Bombino brings his fresh take on music to Chicago
BY MARY HOULIHAN mhoulihan@suntimes.com July 8, 2011 8:42PM
Bombino’s “desert blues” guitar style also incorporates sounds familiar to fans of rock ’n’ roll.
Bombino
1:30 p.m. July 9
Dave Matthews Band Caravan, 8555 S. Green Bay
Tickets, $85
(800) 594-8499;
dmbcaravan.com
3:05 p.m. July 10
Chicago Folk and Roots Festival, Welles Park, 4400 N. Lincoln
Admission, $10
(773) 728-6000;
chicagofolkandroots.org
6:30 p.m. July 11
Pritzker Pavilion, Millennium Park, Randolph and Michigan
Free
(312) 742-1168;
millenniumpark.org
Updated: October 13, 2011 12:27AM
The Tuareg people of Mali and Niger’s Sahara region have long been known for the gifted guitarists who have forged their own type of protest against repressive governments.
In rebellions over the decades, they have put down their guns and picked up guitars, thus confirming the power of music. Many died for their efforts.
In recent years, highly respected groups such as Tinariwen and Etran Finatawa have taken this infectious desert blues to a global audience. Now, a new generation of Tuareg artists are stepping up, led by 30-year-old Bombino, who is gaining wide acclaim for his debut disc, “Agadez.”
Bombino — the stage name of singer-guitarist Omara Moctar — makes his Chicago debut this weekend with three local performances, including the Dave Matthews Band Caravan, the Chicago Folk & Roots Festival and a free concert in Millennium Park.
Filmmaker Ron Wyman first encountered Bombino’s music in 2007 while he was working on a documentary about the Tuareg in northern Niger. The only music available during weeks in the bush was a homemade tape of Bombino’s music supplied by Wyman’s Tuareg driver.
“It became the soundtrack for this magnificent region at the edge of the desert,” Wyman recalled. “I knew I had to track Bombino down.”
A year later, Wyman found Bombino in Ouagadougou, Burkina Faso, where he was living in exile after running into trouble with the Niger government. He quickly realized Bombino would fit right into his film, “Agadez: The Music and the Rebellion” (available at zerogravityfilms.com/store).

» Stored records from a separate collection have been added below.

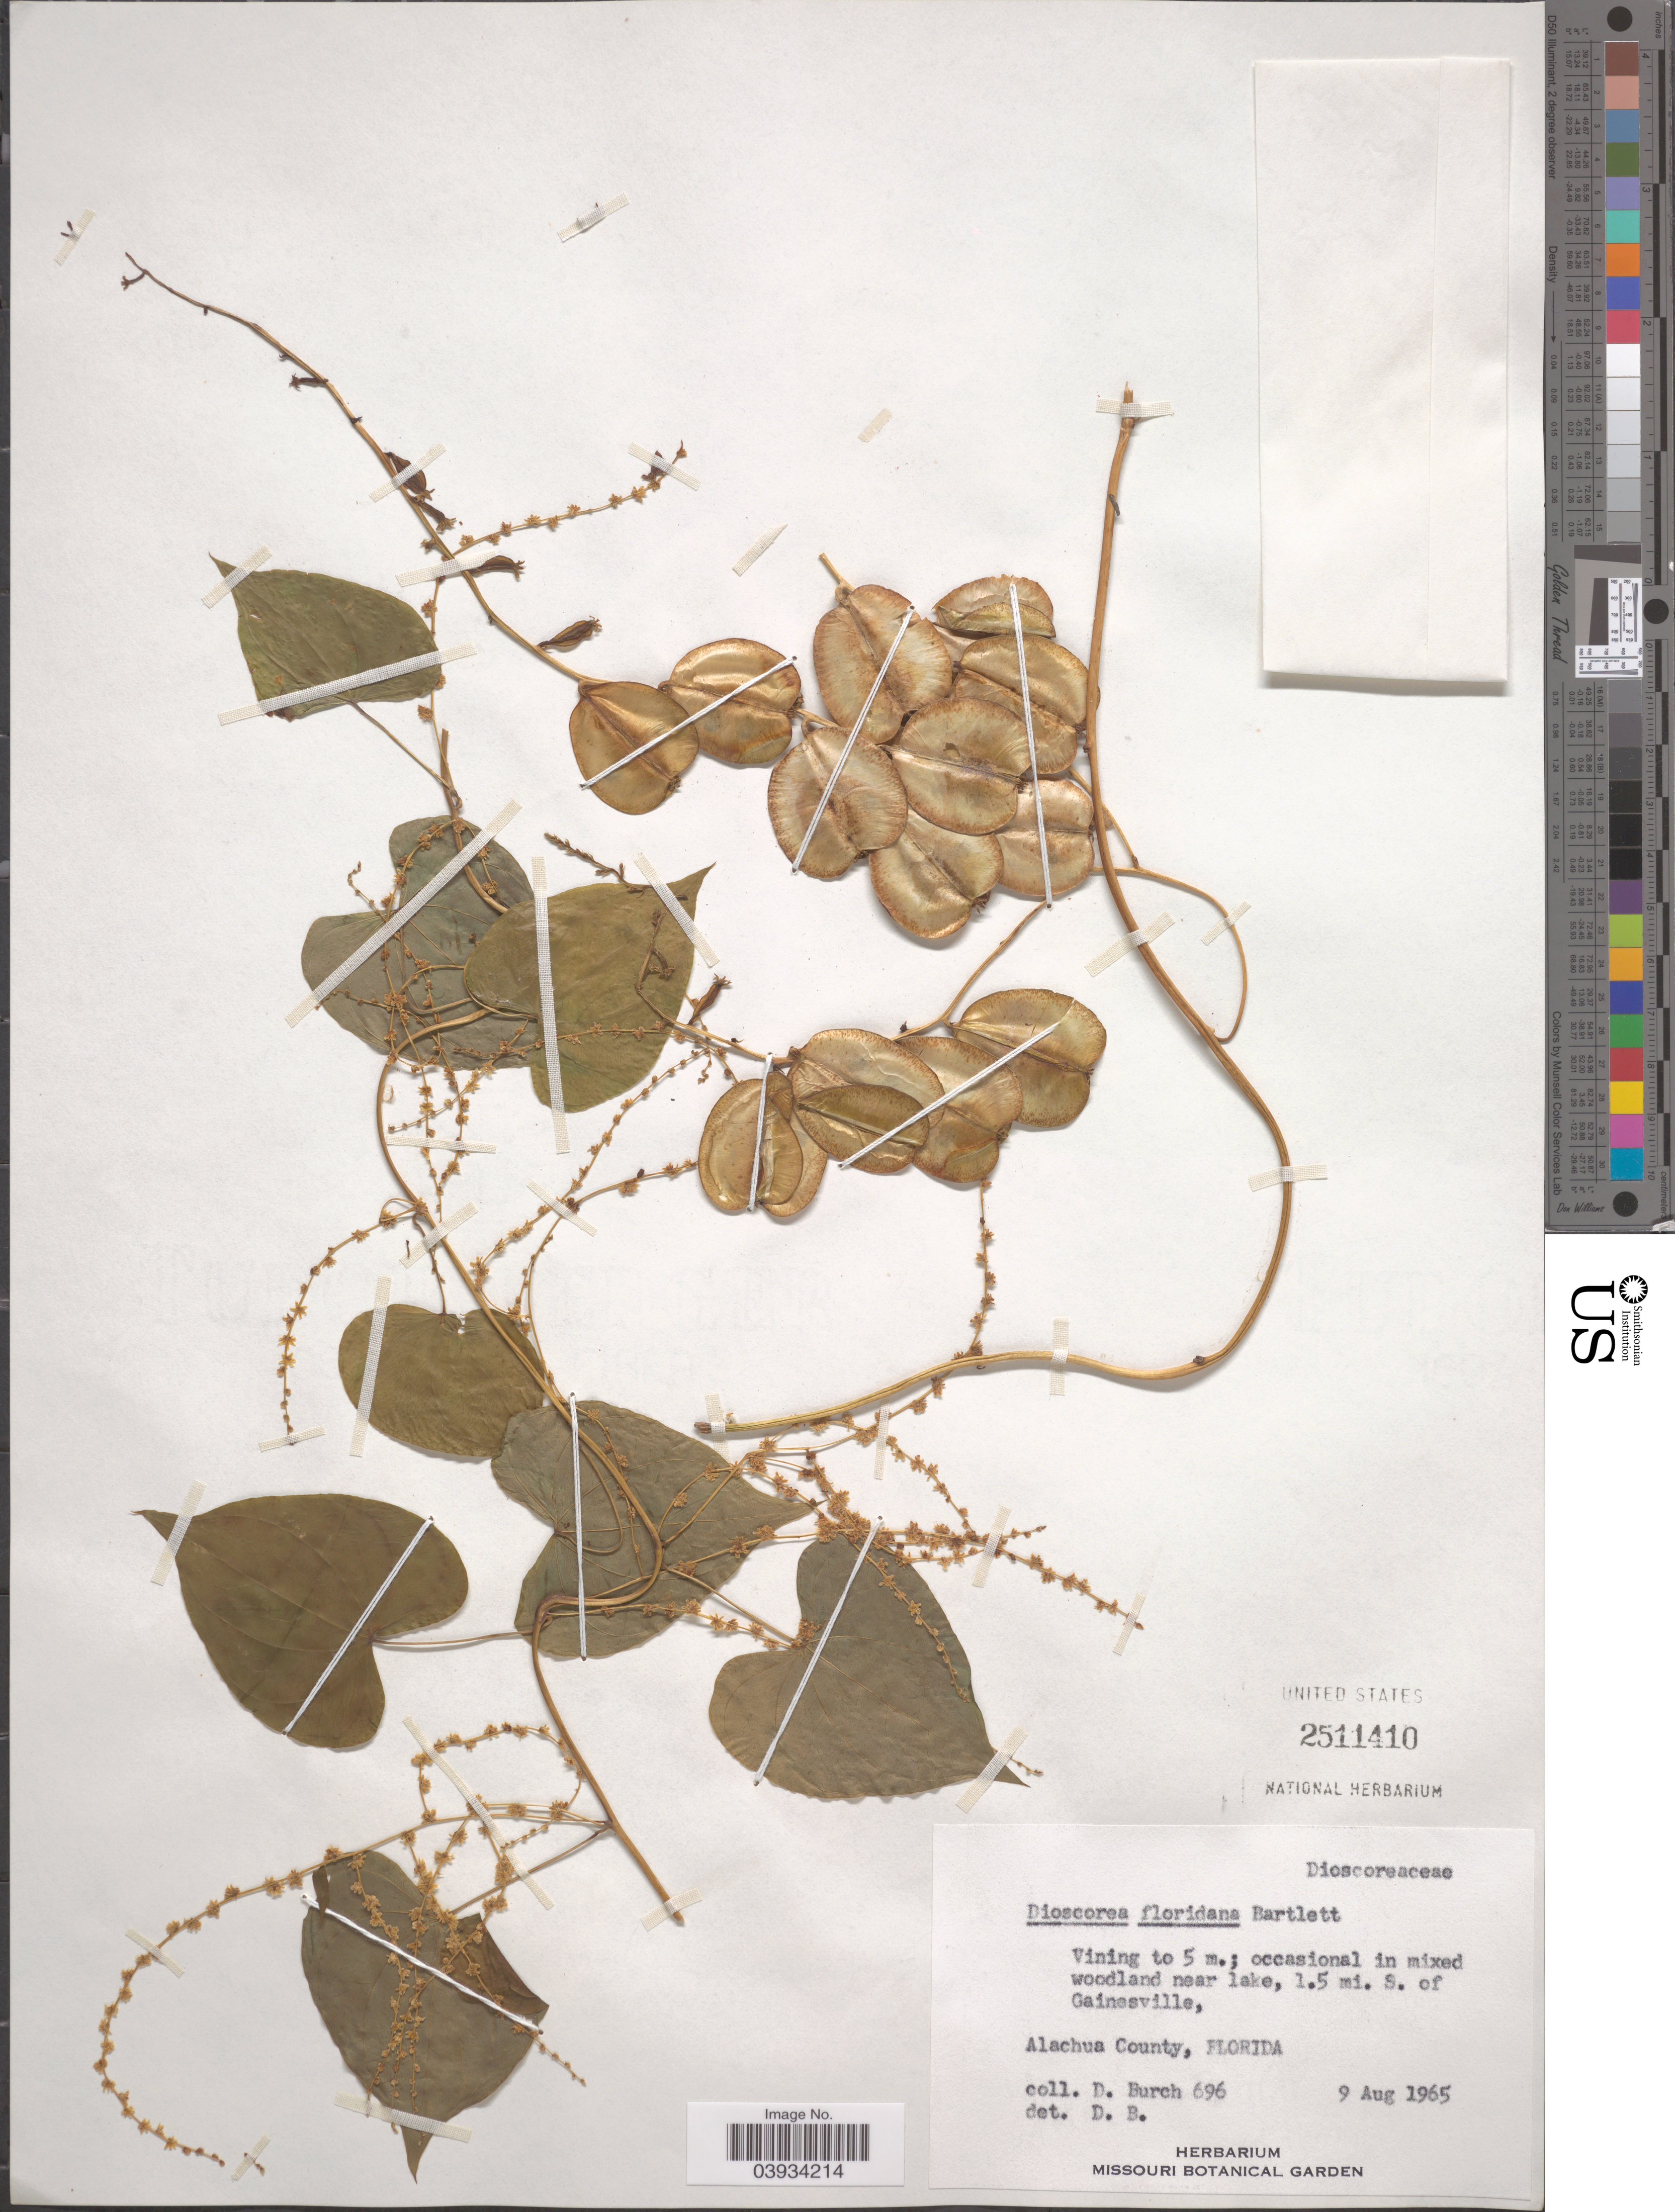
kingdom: Plantae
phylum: Tracheophyta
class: Liliopsida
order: Dioscoreales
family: Dioscoreaceae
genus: Dioscorea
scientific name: Dioscorea floridana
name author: Bartlett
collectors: D. Burch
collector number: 696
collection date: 1965-08-09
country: United States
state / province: Florida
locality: Woodland near lake, 1.5 mi. S. of Gainesville. Alachua County.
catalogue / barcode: US 2511410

“His songs represent the future of the Tuareg, which is a culture of people living in a very traditional manner, a nomadic lifestyle facing the modern world,” said Wyman, who also produced Bombino’s album.
Bombino’s music is the bridge between the two worlds.
“I want to address topics that directly affect the Tuareg,” Bombino said through a translator. “It is an opportunity to discover the power of music in a new way.”
The Tuareg are a pastoral, nomadic people who are masters of long-distance camel caravans over the Sahara Desert. They have long spurned outside influences and have fought to remain independent from those who tried to control them. Tuareg rebellions against the government have occurred three times in the last two decades.
The Tuareg also are independent when it comes to their moderate take on the Muslim religion and the rights of women. In the Tuareg culture, it is not the women who cover their faces but the men.
Bombino’s songs call attention to the fact that today the world around the Tuaregs is complex and evolving. He believes that if the Tuareg don’t evolve with it, they will be left behind.
“Bombino pushes ideas such as the importance of education and taking part in government,” Wyman said. “Rebellion for him is more of a cultural concept now. The goal is to move into the modern world without losing what being Tuareg is all about.”
A marvelous guitarist, Bombino’s style exists somewhere between Ali Farka Toure and Jimi Hendrix. He was given a guitar in the early ’90s by his uncle Rissa Ixa, a famous Tuareg painter. He was proficient enough at 14 to join guitarist Haja Bebe’s band where, as the youngest member, he was tagged Bombino.
Today the 31-year-old performer’s rock ’n’ roll guitar work has been called “the new sound of Niger.” It reverberates with the traditional Tuareg desert blues sound but adds in aggressive guitar riffs and beautiful melodies. He named the new album after his hometown, Agadez, a historic town on the trans-Saharan trade route.
Currently, after free democratic elections in Niger, the Tuaregs see change in the government. The country’s new president, Mahamadou Issoufou, has appointed a Tuareg, Brigi Rafini, prime minister.
“We hope this will be a time of peace and development,” Bombino said.
As Bombino looks to the future, he has not abandoned the desert. The nomadic life of a Tuareg still pulses in his veins. The desert is the only place where he says he can “breathe peacefully as a Tuareg.”
“I am inspired by the desert, particularly at night, as the sun sets,” Bombino says in Wyman’s film, “to play the guitar, to be writing and creating new songs and getting together to play with my friends.”